Handling awkward questions from the media when your organisation has u-turned or may be about to u-turn can be a tricky proposition. But it need not be a car crash provided you are prepared to acknowledge the change of direction and individually or collectively accept responsibility.

It’s been quite the week for apologies. Singer Rita Ora hosted a flashy 30th birthday lockdown party which was promptly shut down by the police. And news of politician Joszef Szajer’s sizzling Brussels (s)exploits burst into the mainstream conscious. Their apologies had very different results.

Ora quickly took to Instagram to express what comes across as a fulsome and genuine mea culpa:

Szajer’s apology appeared two days after he had somewhat mysteriously resigned as an MEP and comes across as stilted and reluctant.

“I regret that I broke the lockdown rules, that was irresponsible of me, and I will accept the sanctions that result”.

His reticence almost certainly stems from the salacious nature of his activities, and from hypocrisy of a kind that makes John Major’s basic to basics frolics appear like a walk in the park.

It hardly needs saying that tone counts for much when you are saying sorry and that being seen to apologise sincerely, acknowledging where you’ve gone wrong, and taking responsibility for your actions count for much.

Apologies and the law

Tonal differences aside, Ora and Szajer’s statements bear one thing in common: both state they accept the consequences of their actions.

This was almost certainly prompted by both parties being caught red-handed by the police.

Yet many apologies are never made out of fear of legal liability, and those that are made often avoid any admission of guilt. And as such they can easily end up as tokenistic.

As it happens, John Howell MP also introduced a private members bill to the House of Commons this week that ‘allows an apology to be given that is genuinely and sincerely meant without creating a legal liability that would run into millions of pounds.’

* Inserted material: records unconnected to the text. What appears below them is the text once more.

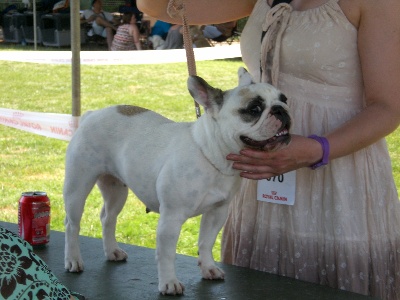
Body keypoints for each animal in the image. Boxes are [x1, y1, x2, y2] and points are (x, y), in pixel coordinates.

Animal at [64, 68, 292, 296]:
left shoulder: (217, 212)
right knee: (72, 225)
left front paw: (208, 268)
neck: (213, 155)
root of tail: (91, 115)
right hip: (77, 187)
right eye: (254, 109)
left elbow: (206, 242)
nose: (281, 109)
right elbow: (166, 254)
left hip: (116, 190)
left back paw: (112, 251)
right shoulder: (171, 219)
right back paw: (73, 260)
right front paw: (169, 283)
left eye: (284, 99)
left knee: (108, 217)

The policy driver, Howell states, is that ‘apologies can often unlock disputes and lead to settlements without recourse to formal legal action’.

This is a commendable initiative. An apology is already a statutory, professional and legal requirement in cases of NHS clinical negligence. And as Howell points out, apology laws already exist in multiple US states, Australia, Canada and elsewhere.

Howells’ recommended solution is less litigation and more arbitration and mediation. Again, the prospect of less media intrusion, lower legal fees and less pressure on our overloaded courts of justice seems eminently sensible.

Appreciate who you’re apologising to

All this is well and good in a commercial context in which big money is at stake. But it doesn’t much help ordinary individuals who are left to the mercy of the crowd and, in Ora and Szajer’s case, the mercy of the police.

To date, Rita Ora has escaped a fine, though the restaurant faces a police investigation. Szajer, on the other hand, has resigned as an MEP and been forced to leave his political party.

Neither apology appears likely to sway the police one way or the other, but it may help sway the general public and others, who are arguably their principal audiences.

While Rita Ora may have made a stupid mistake, her apology has won her at least one new fan. Meantime, Joszef Szajer is licking his wounds.

John Howell’s bill will have its second reading in March 2021. A more constructive and less legalistic environment in which an apology can be made freely and meaningfully is surely in most people’s interests.

UPDATE: It has emerged that Rita Ora has broken lockdown rules a second time, triggering a second apology.